Tuesday, September 17, 2013

Friendships that flourish, thanks to our kids


Sunday was Tim's birthday. On his first birthday, I think I received as many congratulatory notes as he did, but now that he's fifteen, less of a deal is made even among other moms about the "mom-birthday." This year I heard from just one mom wishing me a happy Tim's-birthday. It was the mother who shared a hospital room with me during the two-day stay after Tim was born.

Later that day, I visited with a friend I hadn't seen in a while. Well, really only a few weeks, but it was that critical first-few-weeks-of-school, and we had a lot to catch up on: how high school was going so far for her son and for mine; a landscaping project she had tackled Labor Day weekend; what was new at her workplace. We became friends after our sons bonded in a fourth grade reading circle.

Last week I worked on a feature story about apple picking. Fishing around for a clever lead, I put the word out to a circle of contacts that I needed an apple-picking anecdote. The first person I heard back from was a mom I met in the mother-baby group that Tim and I started attending when he was three weeks old.

It all reminded me of how many friends of my own have come to me through my children: from the woman I shared a hospital room with through those mother-infant groups and into preschool and elementary school, from friendships forged while watching our kids play baseball to friendships forged over school volunteer projects.
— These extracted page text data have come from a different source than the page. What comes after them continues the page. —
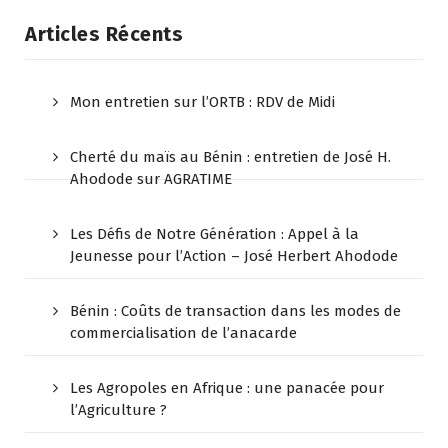
Articles Récents
Mon entretien sur l’ORTB : RDV de Midi
Cherté du maïs au Bénin : entretien de José H.
Ahodode sur AGRATIME
Les Défis de Notre Génération : Appel à la
Jeunesse pour l’Action – José Herbert Ahodode
Bénin : Coûts de transaction dans les modes de
commercialisation de l’anacarde
Les Agropoles en Afrique : une panacée pour
l’Agriculture ?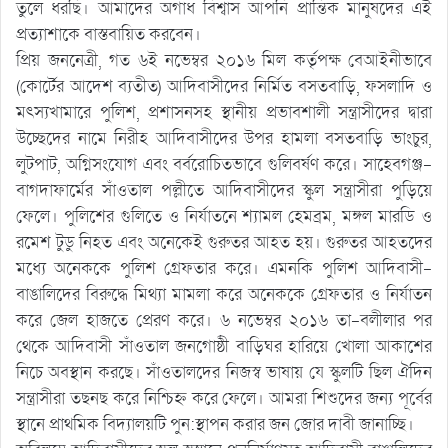
তুলে ধরছি। আমাদের অগাধ বিশ্বাস আপনি প্রান্তিক মানুষদের এই
প্রত্যাশাকে বাস্তবায়িত করবেন।
প্রিয় জননেত্রী, গত ৬ই নভেম্বর ২০১৬ মিল কর্তৃপক্ষ বেআইনীভাবে
(কোর্টের আদেশ ব্যতীত) আদিবাসীদের নির্মিত বসতবাড়ি, ফসলাদি ও
মৎস্যখামারে পুলিশ, প্রশাসনসহ স্থানীয় প্রভাবশালী সন্ত্রাসীদের দ্বারা
উচ্ছেদের নামে নিরীহ আদিবাসীদের উপর হামলা বসতবাড়ি ভাংচুর,
লুটপাট, অগ্নিসংযোগ এবং বর্বরোচিতভাবে গুলিবর্ষণ করে। সাহেবগঞ্জ-
বাগদাফার্মের সাঁওতাল পল্লীতে আদিবাসীদের স্কুল সন্ত্রাসীরা পুড়িয়ে
ফেলে। পুলিশের গুলিতে ও নির্যাতনে শ্যামল হেমব্রম, মঙ্গল মারডি ও
রমেশ টুডু নিহত এবং অনেকেই গুরুতর আহত হয়। গুরুতর আহতদের
মধ্যে অনেককে পুলিশ গ্রেফতার করে। এমনকি পুলিশ আদিবাসী-
বাঙালিদের বিরুদ্ধে মিথ্যা মামলা করে অনেককে গ্রেফতার ও নির্যাতন
করে জেল হাজতে প্রেরণ করে। ৬ নভেম্বর ২০১৬ তা-বলীলার পর
থেকে আদিবাসী সাঁওতাল জনগোষ্ঠী বাড়িঘর হারিয়ে খোলা আকাশের
নিচে অবস্থান করছে। সাঁওতালদের নিজস্ব ভাষায় যে স্কুলটি ছিল ঐদিন
সন্ত্রাসীরা তছনছ করে নিশ্চিহ্ন করে ফেলে। আমরা শিশুদের জন্য পূর্বের
স্থানে প্রাথমিক বিদ্যালয়টি পুন:স্থাপন করার জন জোর দাবী জানাচ্ছি।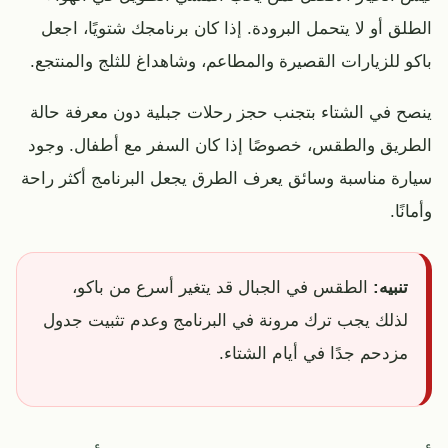
الطلق أو لا يتحمل البرودة. إذا كان برنامجك شتويًا، اجعل
باكو للزيارات القصيرة والمطاعم، وشاهداغ للثلج والمنتجع.
ينصح في الشتاء بتجنب حجز رحلات جبلية دون معرفة حالة
الطريق والطقس، خصوصًا إذا كان السفر مع أطفال. وجود
سيارة مناسبة وسائق يعرف الطرق يجعل البرنامج أكثر راحة
وأمانًا.
تنبيه:
الطقس في الجبال قد يتغير أسرع من باكو،
لذلك يجب ترك مرونة في البرنامج وعدم تثبيت جدول
مزدحم جدًا في أيام الشتاء.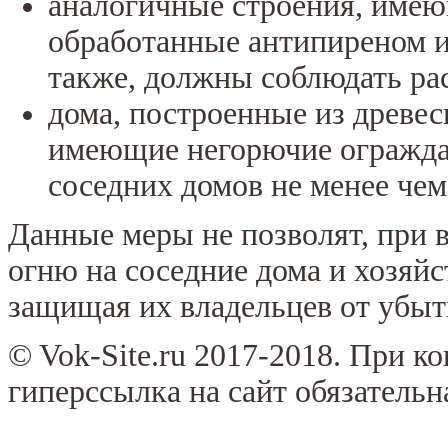
аналогичные строения, имею
обработанные антипиреном 
также, должны соблюдать рас
дома, построенные из древес
имеющие негорючие огражда
соседних домов не менее чем 
Данные меры не позволят, при 
огню на соседние дома и хозяй
защищая их владельцев от убыт
© Vok-Site.ru 2017-2018. При к
гиперссылка на сайт обязательн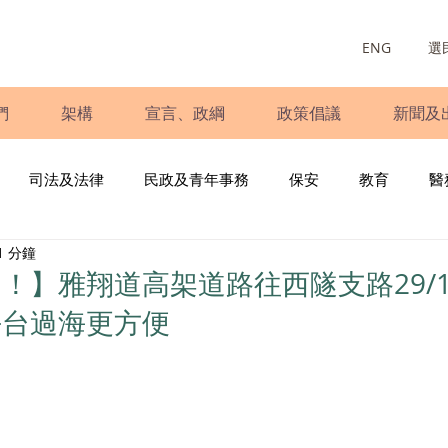
ENG
選
們
架構
宣言、政綱
政策倡議
新聞及
司法及法律
民政及青年事務
保安
教育
醫
1 分鐘
庭
婦女
少數族裔
青年民建聯
施政報告
財
！】雅翔道高架道路往西隧支路29/1
平台過海更方便
書
調查
新冠肺炎
選舉
義工
民生
立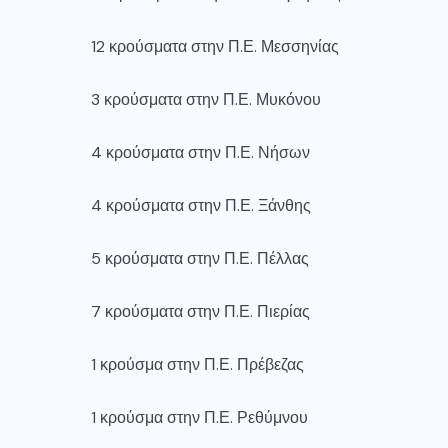
12 κρούσματα στην Π.Ε. Μεσσηνίας
3 κρούσματα στην Π.Ε. Μυκόνου
4 κρούσματα στην Π.Ε. Νήσων
4 κρούσματα στην Π.Ε. Ξάνθης
5 κρούσματα στην Π.Ε. Πέλλας
7 κρούσματα στην Π.Ε. Πιερίας
1 κρούσμα στην Π.Ε. Πρέβεζας
1 κρούσμα στην Π.Ε. Ρεθύμνου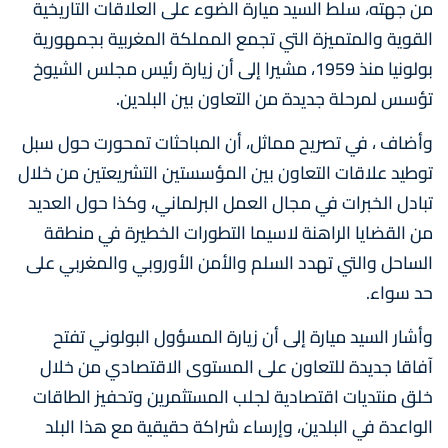
من جهته، سلط السيد ميارة الضوء على العلاقات التاريخية
القوية والمتميزة التي تجمع المملكة المغربية بجمهورية
بولونيا منذ 1959، مشيرا إلى أن زيارة رئيس مجلس الشيوخ
تؤسس لمرحلة جديدة من التعاون بين البلدين.
وأضاف ، في تصريح مماثل، أن المباحثات تمحورت حول سبل
توطيد علاقات التعاون بين المؤسستين التشريعتين من خلال
تبادل الخبرات في مجال العمل البرلماني، وكذا حول العديد
من القضايا الراهنة لاسيما التطورات الخطيرة في منطقة
الساحل والتي تهدد السلم والأمن الأوروبي والمغربي على
حد سواء.
وأشار السيد ميارة إلى أن زيارة المسؤول البولوني تفتح
آفاقا جديدة للتعاون على المستوى الاقتصادي من خلال
خلق منتديات اقتصادية لجلب المستثمرين وتحفيز الطاقات
الواعدة في البلدين، وإرساء شراكة حقيقية مع هذا البلد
When our children are born, it's fun to imagine them having friends of their own someday, but I don't think I realized how much of an effect Tim would eventually have on my own social life. His friends' parents are our friends. So are the parents of his teammates and classmates. We've met people we never would have crossed paths with if our kids hadn't enjoyed hanging out together.

This wasn't something I expected as a perk of parenthood. I thought I had enough friends earlier in adulthood, before kids were part of the picture. But I'm so grateful for all the new faces the kids have indirectly brought to our circle. It's a benefit of parenthood I didn't anticipate.

Later in the evening, during Tim's birthday party, I took a picture of him and his three guests. Then I emailed it to each of the kids' mothers. They all wrote back within the hour to thank me.

It was a picture of kids celebrating Tim's birthday. But to me, there was a subtext to the photo as well. It was a celebration of my own friendships: some of the ones I'm most grateful to have, and friendships I wouldn't have without Tim.